Gelirin/aylığın kesilme tarihi ile Kurumun geri alım (istirdat) hakkının kapsamına ilişkin olarak; eylemli birlikte yaşama olgusunun gerçekleşme/başlama tarihi esas alınarak bu tarih itibarıyla gelir/aylık kesme veya iptal işlemi tesis edilip ilgiliye, anılan tarihten itibaren yapılan ödemeler yasal dayanaktan yoksun/yersiz kabul edilmeli, ancak, söz konusu madde 01.10.2008 günü yürürlüğe girdiğinden, eylemli birliktelik daha önce başlamış olsa dahi maddenin yürürlük günü öncesine gidilmemeli, başka bir anlatımla 01.10.2008 tarihi Öncesine ilişkin borç tahakkuku söz konusu olmamalı, böylelikle açıklığa kavuşturulacak yersiz ödeme dönemine ilişkin olarak 5510 sayılı Kanunun 96’ncı maddesine göre uygulama yapılmalıdır. İnceleme konusu 56’ncı maddede, “eşinden boşandığı halde, boşandığı eşiyle” ibareleri yer aldığından, birden fazla evlilik ve doğal olarak birden fazla boşanmanın gerçekleşmiş olması durumunda, boşanılan herhangi bir eşle eylemli olarak birlikte yaşama durumunda madde hükmünün uygulanacağı gözetilmelidir.
Sonuç olarak; 5510 sayılı … Sigortalar Ve Genel Sağlık Sigortası Kanununun 56’ncı maddesinin ikinci fıkrasına dayalı açılan bu tür davalarda eylemli olarak birlikte yaşama olgusunun tüm açıklığıyla ve özellikle taraflar arasındaki uyuşmazlık konusu dönem yönünden ortaya konulması önem arz etmektedir.
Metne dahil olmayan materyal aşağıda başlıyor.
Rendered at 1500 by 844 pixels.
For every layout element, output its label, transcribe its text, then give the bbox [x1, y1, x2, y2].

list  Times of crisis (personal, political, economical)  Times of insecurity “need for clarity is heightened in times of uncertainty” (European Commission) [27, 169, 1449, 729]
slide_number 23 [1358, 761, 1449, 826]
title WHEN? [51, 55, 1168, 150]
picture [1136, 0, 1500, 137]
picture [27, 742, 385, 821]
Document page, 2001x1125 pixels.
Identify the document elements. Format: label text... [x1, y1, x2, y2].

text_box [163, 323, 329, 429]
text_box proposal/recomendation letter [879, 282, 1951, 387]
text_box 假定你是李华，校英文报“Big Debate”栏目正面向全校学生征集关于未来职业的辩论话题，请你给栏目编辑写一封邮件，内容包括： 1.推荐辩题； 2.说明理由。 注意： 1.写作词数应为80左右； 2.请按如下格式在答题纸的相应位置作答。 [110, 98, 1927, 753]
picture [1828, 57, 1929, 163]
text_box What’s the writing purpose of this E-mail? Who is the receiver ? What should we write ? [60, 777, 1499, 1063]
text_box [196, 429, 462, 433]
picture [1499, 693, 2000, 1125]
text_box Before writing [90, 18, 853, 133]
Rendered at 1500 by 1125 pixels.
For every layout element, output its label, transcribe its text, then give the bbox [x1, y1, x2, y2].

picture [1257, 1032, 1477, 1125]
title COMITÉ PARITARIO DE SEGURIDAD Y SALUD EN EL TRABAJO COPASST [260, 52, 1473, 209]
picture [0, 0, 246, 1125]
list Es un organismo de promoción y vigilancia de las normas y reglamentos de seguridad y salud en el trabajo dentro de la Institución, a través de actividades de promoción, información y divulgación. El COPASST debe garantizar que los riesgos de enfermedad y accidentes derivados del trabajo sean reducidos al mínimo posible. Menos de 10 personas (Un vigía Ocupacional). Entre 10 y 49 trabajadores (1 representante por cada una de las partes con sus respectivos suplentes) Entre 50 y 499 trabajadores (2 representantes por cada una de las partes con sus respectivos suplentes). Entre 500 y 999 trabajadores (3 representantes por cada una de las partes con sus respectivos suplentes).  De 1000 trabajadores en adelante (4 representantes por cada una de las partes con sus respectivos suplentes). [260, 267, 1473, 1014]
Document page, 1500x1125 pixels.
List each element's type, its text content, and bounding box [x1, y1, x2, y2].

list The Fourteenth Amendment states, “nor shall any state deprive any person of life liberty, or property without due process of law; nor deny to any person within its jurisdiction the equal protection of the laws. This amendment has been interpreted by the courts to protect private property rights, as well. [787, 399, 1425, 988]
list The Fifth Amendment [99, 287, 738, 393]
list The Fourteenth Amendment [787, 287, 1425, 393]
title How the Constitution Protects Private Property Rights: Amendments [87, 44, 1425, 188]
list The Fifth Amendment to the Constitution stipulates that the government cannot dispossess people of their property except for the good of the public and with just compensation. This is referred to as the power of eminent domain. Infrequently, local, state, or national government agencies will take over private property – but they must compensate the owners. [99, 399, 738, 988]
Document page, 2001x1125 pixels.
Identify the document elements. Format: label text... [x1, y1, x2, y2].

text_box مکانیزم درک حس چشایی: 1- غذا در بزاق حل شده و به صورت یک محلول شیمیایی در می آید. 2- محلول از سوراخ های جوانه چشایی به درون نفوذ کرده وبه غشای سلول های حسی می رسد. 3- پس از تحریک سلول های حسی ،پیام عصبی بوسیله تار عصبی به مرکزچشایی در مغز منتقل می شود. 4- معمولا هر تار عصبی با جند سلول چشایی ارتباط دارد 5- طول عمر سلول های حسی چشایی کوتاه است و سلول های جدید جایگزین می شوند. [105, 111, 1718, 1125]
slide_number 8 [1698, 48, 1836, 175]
Bu nedenle Anayasa’nın 20’nci maddesi ile 5510 sayılı Kanun, 5490 sayılı Nüfus Hizmetleri Kanunu, 298 sayılı Seçimlerin Temel Hükümleri Ve Seçmen Kütükleri Hakkında Kanun, 4857 sayılı İş Kanunu, 6100 sayılı Hukuk Muhakemeleri Kanunu, 4721 sayılı Türk Medeni Kanunu ve diğer ilgili mevzuat hükümleri göz önünde bulundurulmak suretiyle yöntemince araştırma yapılmalı, tarafların göstereceği tüm kanıtlar toplanmalı, bildirilen ve dinlenilmesi istenilen tanıkların ifadeleri alınmalı, ilgililerin su, elektrik, sabit telefon, cep telefonu, doğalgaz, internet, kablolu TV vb. aboneliklerinin hangi adreste kimin adına tesis edildiği saptanmalı, sağlık kuruluşlarına beyan ettikleri adresler araştırılmalı, geçmişe yönelik seçmen bilgi kayıtlarının tamamı(oy kullanılan yerlere ilişkin kayıtlarda dahil olmak üzere Seçsis-seçmen bilgileri geri izleme

Ekranından temin edilen kayıtlar) getirtilmeli, varsa çalışmaları nedeniyle resmi/özel kurum ve kuruluşlara verilen belgelerde yer alan adresler dikkate alınmalı, boşanan eşler 4857 sayılı Kanun hükümleri kapsamında yer almakta iseler, adlarına ödeme yapılabilecek özel olarak açılan banka hesabı bulunup bulunmadığı, yine davacı ve eski eşinin kredi kartı vebanka hesapları varsa, hesap açılış tarihi ve yerleşim yeri olarak beyan edilen adresler sorulmalı, boşanan eşlerin geçmişten bugüne kayıtlı oldukları bölge/bölgeler yönünden kapsamlı Emniyet Müdürlüğü/Jandarma Komutanlığı araştırması (Yeni Mah., … Mah., … Mah.deki adresler itibari ile) yapılmalı, anılan mahalle/köy muhtar ve azalarının tanık sıfatıyla bilgi ve görgülerine başvurulmalı, Yeni Mahalle Muhtarı …’in kontrol memuruna verdiği davacının boşandığı eşi ile birlikte yaşadığına dair beyanını mahkeme huzurunda haklı nedene dayanmaksızın değiştimesi, davacı ve boşandığı eşinin boşanma kararından sonra açılan banka hesaplarında aynı adresleri yerleşim yeri olarak bildirmeleri, davacının 2007 yılında boşanmasına rağmen 16/09/2010 tarihine kadar eski eşi ile aynı adreste kayıtlı olması, bu adreste boşanma kararından sonra adına sabit telefon aboneliği yaptırması, eski eşin … bankasında açtırdığı hesapta yerleşim yeri olarak davacının halihazırda kayıtlı olduğu yerleşim yeri adresini beyan etmesi hususları da dikkate alınarak, “boşanılan eşle eylemli olarak birlikte yaşama” olgusunun gerçekleşip gerçekleşmediği, toplanan kanıtlar ışığı altında değerlendirildikten sonra elde edilecek sonuca göre karar verilmelidir.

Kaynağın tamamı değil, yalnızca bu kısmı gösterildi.